§ Passage
=== Begin Enclosure ===

They should use that as a testimonial!


----------



## kev mac (8/7/17)

Silver said:


> Congrats @Johnny2Puffs !!
> You are definitely amongst the most veteran of vapers here
> I think we discussed this before sommewhere at your 5 year mark or thereabouts
> 
> ...


@Silver you are correct sir,and I blush with guilt saying this as I sit amongst a trove of vape gear complied in my never ending search for the elusive "perfect vape".

Reactions: Like 1


----------



## Spydro (8/7/17)

andro said:


> I started in 2006 in london with totally wicked. After is been janty. After started smoking again for 6 months. And after that stopped for good when evic come out .



I wasn't vaping early enough to catch the Janty heydays (2009?)... but do have a pristine black leather Janty belt holster that works perfectly with my Reo OG Mini (February 2011) and the later five Mini 1.0's.

Reactions: Like 2


----------



## Raindance (8/7/17)

zadiac said:


> No one is vapor here. Vapor is what we breath out when we vape. There are, however, vapers here  (sorry, just had to)
> 
> I'm only on 3 years now. So, still young in the game


On the same trend, at 1.79 meters, I'm probably not the longest.

Did a stint in 2009 with those cigalikes with the cartridge filter thingies and red LED in front but that would not count as they actually ended up with me rejecting vaping as a realistic alternative to smoking for many years there after.
Yip, I was one of those guys that widely preached the gospel of "Vaping is a fad" for many years based on a limited one time experience. Sorry guys, I know better now!.

Regards

Reactions: Like 1


----------



## andro (8/7/17)

Spydro said:


> I wasn't vaping early enough to catch the Janty heydays (2009?)... but do have a pristine black leather Janty belt holster that works perfectly with my Reo OG Mini (February 2011) and the later five Mini 1.0's.
> 
> View attachment 100651


Thats was the holster for the stick. I did have one .

Reactions: Like 1


----------



## Matuka (17/7/17)

I have been vaping since 2009. Started with a device that had no fire button and was activated as you started to draw. Actually quite a clever system and definitely better than 30 Camel per day!


----------



## Johnny2Puffs (17/7/17)

I also started with those white cigalikes with a red LED that glowed when puffed. Paid R390 for that and it came with a box of pre-filled cartridges. What a waste of money.
That was followed by a giant leap with the Lavatube VV and it's massive 18640 bat. I still have 2 working ones.

Reactions: Agree 1 | Winner 1


----------

=== End Enclosure ===

§ Prompt A
Please show every line of the listing that contains the string "knee". Case counts.

Data items:
=== Begin Enclosure ===

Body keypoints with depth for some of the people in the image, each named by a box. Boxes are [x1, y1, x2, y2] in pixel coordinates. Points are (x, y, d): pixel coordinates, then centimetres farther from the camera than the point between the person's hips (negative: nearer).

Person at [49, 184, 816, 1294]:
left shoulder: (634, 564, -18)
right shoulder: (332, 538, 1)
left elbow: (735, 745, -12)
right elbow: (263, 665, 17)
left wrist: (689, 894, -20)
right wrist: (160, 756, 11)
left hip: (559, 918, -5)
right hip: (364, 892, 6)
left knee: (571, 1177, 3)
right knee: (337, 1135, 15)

=== End Enclosure ===
=== Begin Enclosure ===

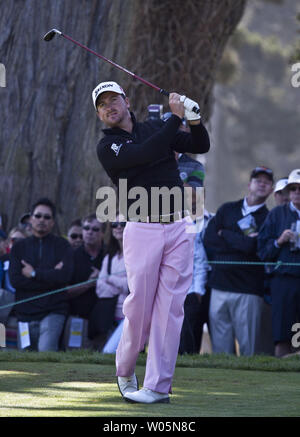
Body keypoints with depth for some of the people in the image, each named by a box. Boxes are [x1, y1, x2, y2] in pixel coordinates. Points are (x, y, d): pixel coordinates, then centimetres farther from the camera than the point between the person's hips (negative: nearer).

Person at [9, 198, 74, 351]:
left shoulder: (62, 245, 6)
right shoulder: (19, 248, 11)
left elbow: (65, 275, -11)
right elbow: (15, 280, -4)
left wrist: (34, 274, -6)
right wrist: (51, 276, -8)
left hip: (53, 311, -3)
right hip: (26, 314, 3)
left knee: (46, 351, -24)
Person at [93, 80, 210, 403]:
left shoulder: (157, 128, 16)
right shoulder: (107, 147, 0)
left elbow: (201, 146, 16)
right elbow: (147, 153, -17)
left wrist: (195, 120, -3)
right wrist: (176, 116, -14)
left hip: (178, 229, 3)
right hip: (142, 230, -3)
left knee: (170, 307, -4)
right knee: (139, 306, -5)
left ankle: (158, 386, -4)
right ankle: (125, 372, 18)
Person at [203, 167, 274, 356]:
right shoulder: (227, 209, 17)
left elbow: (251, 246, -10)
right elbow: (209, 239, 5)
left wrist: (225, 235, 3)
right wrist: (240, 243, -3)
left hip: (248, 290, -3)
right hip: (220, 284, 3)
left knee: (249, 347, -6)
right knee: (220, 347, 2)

=== End Enclosure ===

§ Prompt B
In the forum thread, how much did Johnny2Puffs pay for the white cigalikes with a red LED?

§ Exercise output A
left knee: (571, 1177, 3)
right knee: (337, 1135, 15)
left knee: (46, 351, -24)
left knee: (170, 307, -4)
right knee: (139, 306, -5)
left knee: (249, 347, -6)
right knee: (220, 347, 2)

§ Exercise output B
R390